Show every line in the material below in which the string "Slides" appears.

**** DATA TO USE

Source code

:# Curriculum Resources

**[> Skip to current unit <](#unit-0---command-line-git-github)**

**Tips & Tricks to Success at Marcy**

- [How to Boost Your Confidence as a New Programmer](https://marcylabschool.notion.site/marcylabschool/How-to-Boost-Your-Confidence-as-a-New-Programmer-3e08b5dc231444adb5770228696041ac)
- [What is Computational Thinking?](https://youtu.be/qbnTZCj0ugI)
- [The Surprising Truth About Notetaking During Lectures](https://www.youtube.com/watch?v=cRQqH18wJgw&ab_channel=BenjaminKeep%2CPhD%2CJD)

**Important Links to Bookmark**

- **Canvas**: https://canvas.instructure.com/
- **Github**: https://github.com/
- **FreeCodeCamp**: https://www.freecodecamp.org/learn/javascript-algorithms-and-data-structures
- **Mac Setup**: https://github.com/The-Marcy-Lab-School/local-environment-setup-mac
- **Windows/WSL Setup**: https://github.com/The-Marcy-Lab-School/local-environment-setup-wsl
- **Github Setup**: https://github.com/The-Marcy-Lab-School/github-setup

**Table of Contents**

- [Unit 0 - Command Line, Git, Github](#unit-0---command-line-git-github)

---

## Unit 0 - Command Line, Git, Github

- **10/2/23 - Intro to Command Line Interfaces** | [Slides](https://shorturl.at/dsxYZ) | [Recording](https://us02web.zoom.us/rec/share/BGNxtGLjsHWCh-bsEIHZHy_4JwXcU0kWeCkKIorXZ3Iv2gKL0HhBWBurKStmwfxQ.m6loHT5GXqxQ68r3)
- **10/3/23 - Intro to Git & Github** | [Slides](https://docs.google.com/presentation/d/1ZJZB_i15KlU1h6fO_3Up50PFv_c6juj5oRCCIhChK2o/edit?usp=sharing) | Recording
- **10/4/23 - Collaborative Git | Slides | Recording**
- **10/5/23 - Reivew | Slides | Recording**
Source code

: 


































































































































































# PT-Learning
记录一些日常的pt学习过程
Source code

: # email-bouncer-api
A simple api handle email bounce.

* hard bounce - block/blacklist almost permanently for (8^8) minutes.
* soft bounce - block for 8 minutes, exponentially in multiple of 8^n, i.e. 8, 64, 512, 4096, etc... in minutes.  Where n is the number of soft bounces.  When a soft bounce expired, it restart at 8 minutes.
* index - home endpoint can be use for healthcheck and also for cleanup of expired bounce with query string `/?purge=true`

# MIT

********

**EXERCISE RESPONSE**
- **10/2/23 - Intro to Command Line Interfaces** | [Slides](https://shorturl.at/dsxYZ) | [Recording](https://us02web.zoom.us/rec/share/BGNxtGLjsHWCh-bsEIHZHy_4JwXcU0kWeCkKIorXZ3Iv2gKL0HhBWBurKStmwfxQ.m6loHT5GXqxQ68r3)
- **10/3/23 - Intro to Git & Github** | [Slides](https://docs.google.com/presentation/d/1ZJZB_i15KlU1h6fO_3Up50PFv_c6juj5oRCCIhChK2o/edit?usp=sharing) | Recording
- **10/4/23 - Collaborative Git | Slides | Recording**
- **10/5/23 - Reivew | Slides | Recording**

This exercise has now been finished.